Deputados federais se unem para suspender decreto de Lula que barra direito de uso de armas esportivas

Deputados federais da 'Bancada da Bala' se reúnem para discutir estratégias para suspender decreto de Lula que restringe o uso de armas esportivas.
Redação O Poder
ouça este conteúdo
00:00 / 00:00
1x

PAÍS

Deputados federais que integram a “Bancada da Bala” reuniram-se na manhã desta quarta-feira (8) para organizar um contra-ataque aos decretos do governo de Luiz Inácio Lula da Silva (PT), que barraram as regras de acesso a armas e novos registros para caçadores, atiradores e colecionadores (CACs), instituídos por seu antecessor, Jair Bolsonaro (PL).

O encontro aconteceu na casa do presidente da Câmara dos Deputados, Arthur Lira (PP-AL), e contou com a presença de parlamentares do PL, entre eles Eduardo Bolsonaro, André Fernandes, Nikolas Ferreira e Paulo Bylinskyj, além do Coronel Assis (União Brasil) e do Sargento Fahur (PSD).

“Vamos tratar de armas de fogo, PDL [projeto de lei] e suspensão do decreto de Lula. Só pau na esquerda”, disse Bylinskyj em vídeo nas redes sociais. “Essa é uma luta nossa. Todo brasileiro tem direito a autodefesa, para defender a família, o patrimônio e a vida do cidadão”, complementou Assis.

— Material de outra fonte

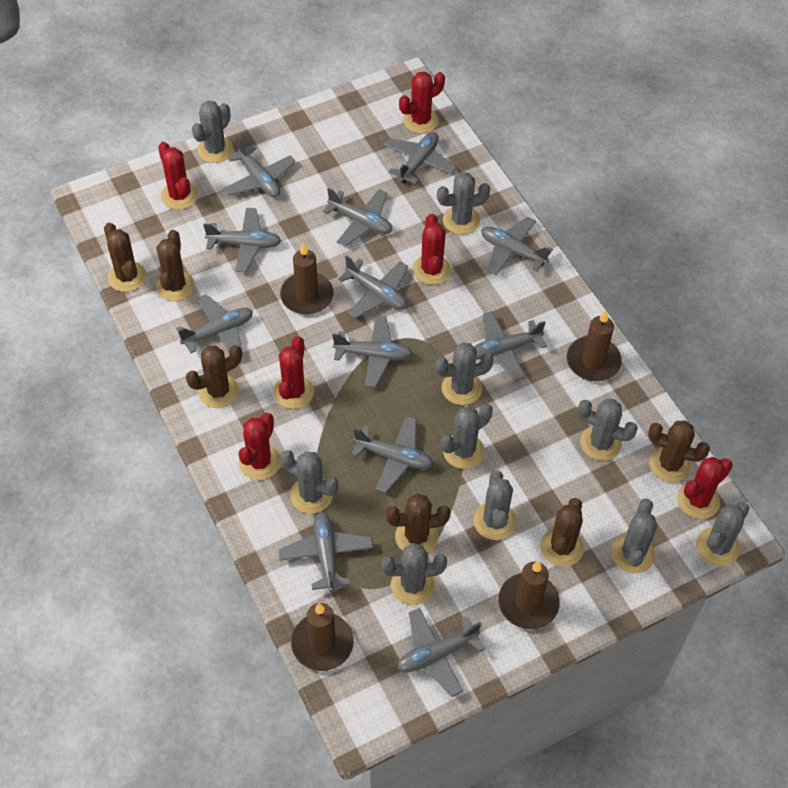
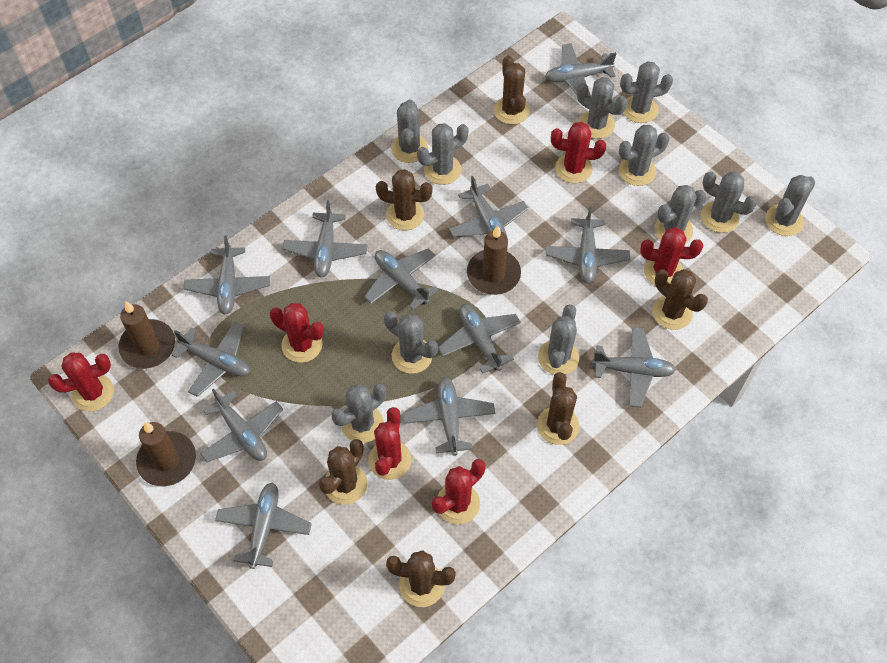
brown candle: 4 -> 3
grey cactus: 10 -> 11

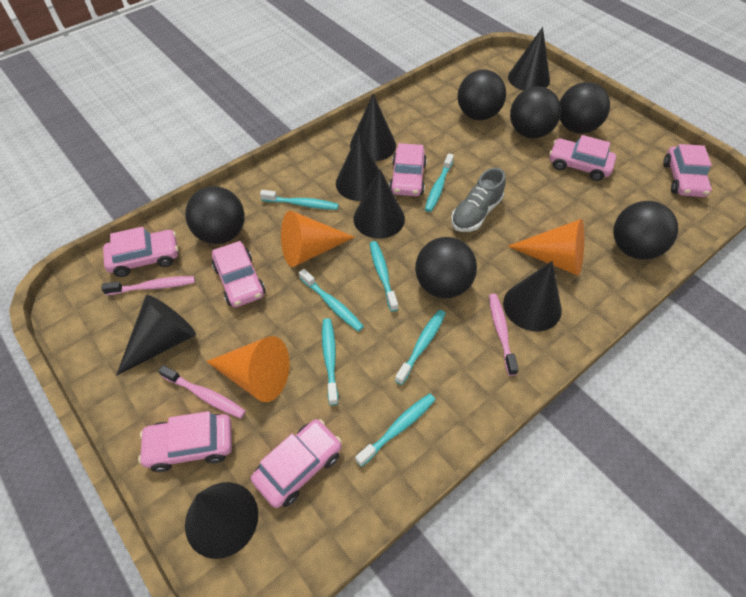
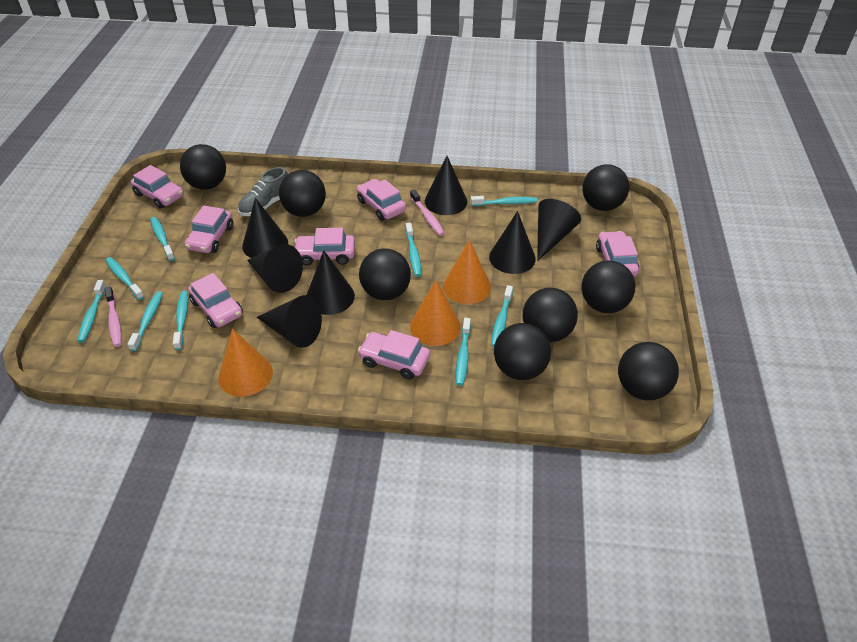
black ball: 6 -> 8
pink toothbrush: 3 -> 2
turquoise toothbrush: 7 -> 9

Em um dos registros, Eduardo Bolsonaro aparece apresentando as questões a Lira, como um porta-voz do grupo, que deve traçar estratégias e buscar soluções e ações para o tema.

Prejuízos ao esporte

As restrições impostas para o acesso a armamentos e munições no Brasil, após o Decreto 11.366/2023, assinado por Lula, trouxeram impactos aos praticantes de tiro esportivo. Logo que assumiu o mandato, o pestista revogou total ou parcialmente sete decretos do governo Bolsonaro, além de ter baixado novas diretrizes gerais sobre a política de acesso a armas e munições.

A modalidade foi a primeira a garantir ao País uma medalha de ouro na história dos Jogos Olímpicos, mas para os atletas e entidades representativas, a nova regulamentação demonstra preconceito e falta de reconhecimento com o esporte. “Somos favoráveis à regulamentação, desde que não haja prejuízo ao esporte”, afirmou, à época, o presidente da Confederação Brasileira de Tiro Esportivo (CBTE), Jodson Edington.

Conforme explicou Edington, a suspensão da emissão de novos Certificados de Registro (CR) prejudica o início no esporte por novos atletas. Já sobre os atletas veteranos, a nova regulamentação reduziu de 5.000 para 600 o número de munições que podem ser adquiridas por ano, mas há modalidades em que essa quantidade é utilizada em apenas uma única etapa.

“Houve também uma redução drástica na quantidade mensal de munições que possam ser repassadas para os atletas pelos clubes [50 unidades], para utilização exclusiva nas etapas, uma vez que a quantidade necessária não pode ser transportada de avião. E o deslocamento por carro na maioria das vezes é impossível em razão da distância”, acrescentou o presidente da CBTE.

Além disso, outras duas mudanças que impactaram diretamente os atiradores esportivos: a proibição da aquisição de insumos para recarga de munições; e a proibição de armas com calibre restrito, necessárias para algumas modalidades.